## THE PROBLEM
Go through the records below and keep only the lines that contain the string "azim".

Start of EXERCISE MATERIALS

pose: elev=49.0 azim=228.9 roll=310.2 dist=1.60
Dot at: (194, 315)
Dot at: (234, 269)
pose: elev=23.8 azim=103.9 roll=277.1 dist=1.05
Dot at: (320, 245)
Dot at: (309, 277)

End of EXERCISE MATERIALS
Start of EXERCISE MATERIALS

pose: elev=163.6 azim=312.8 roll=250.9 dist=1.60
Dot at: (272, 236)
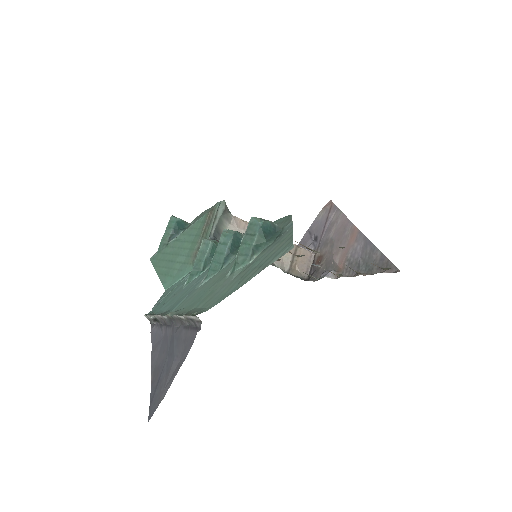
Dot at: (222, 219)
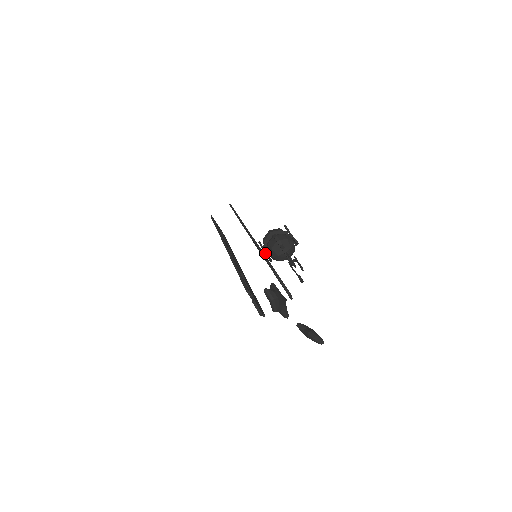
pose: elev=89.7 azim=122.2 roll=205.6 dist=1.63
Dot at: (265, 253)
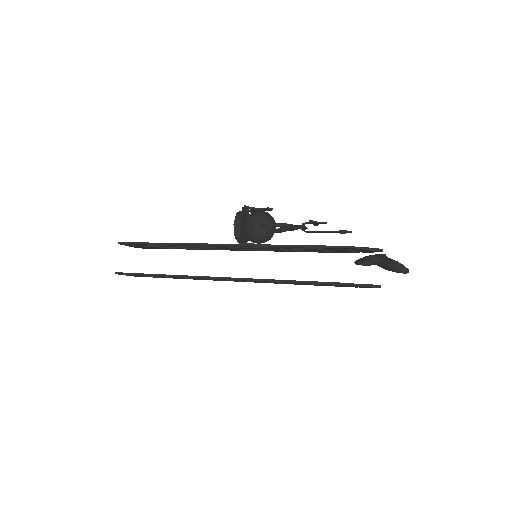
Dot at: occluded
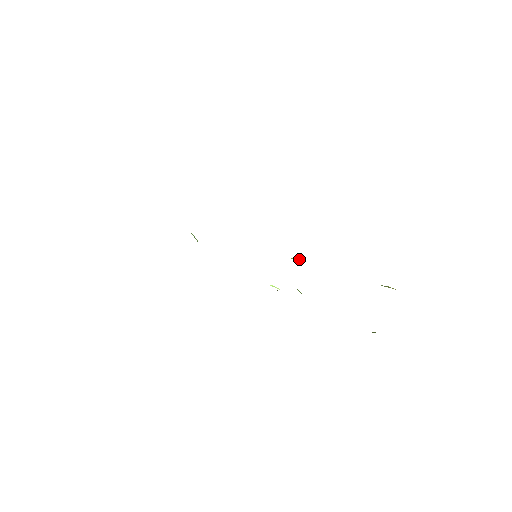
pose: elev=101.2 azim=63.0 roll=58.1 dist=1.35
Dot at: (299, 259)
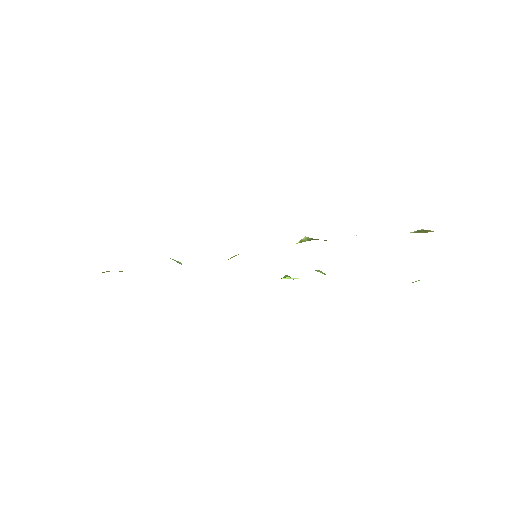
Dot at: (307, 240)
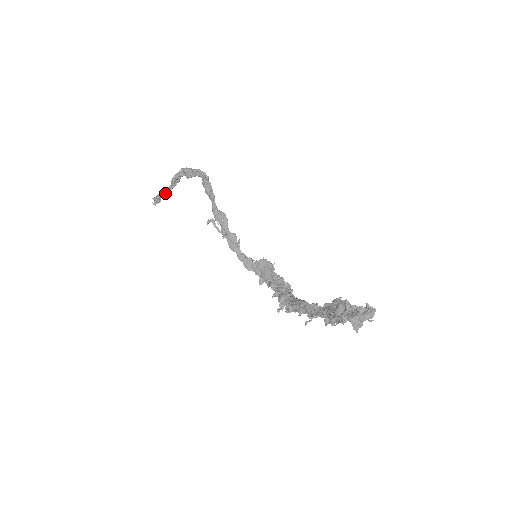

End of EXERCISE MATERIALS
Start of EXERCISE MATERIALS

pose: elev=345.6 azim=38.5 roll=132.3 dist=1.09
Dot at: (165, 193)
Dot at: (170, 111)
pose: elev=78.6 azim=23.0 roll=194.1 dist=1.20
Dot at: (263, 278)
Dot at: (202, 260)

End of EXERCISE MATERIALS

## THE RESULT
pose: elev=49.0 azim=228.9 roll=310.2 dist=1.60
pose: elev=23.8 azim=103.9 roll=277.1 dist=1.05
pose: elev=163.6 azim=312.8 roll=250.9 dist=1.60
pose: elev=89.7 azim=122.2 roll=205.6 dist=1.63
pose: elev=101.2 azim=63.0 roll=58.1 dist=1.35
pose: elev=345.6 azim=38.5 roll=132.3 dist=1.09
pose: elev=78.6 azim=23.0 roll=194.1 dist=1.20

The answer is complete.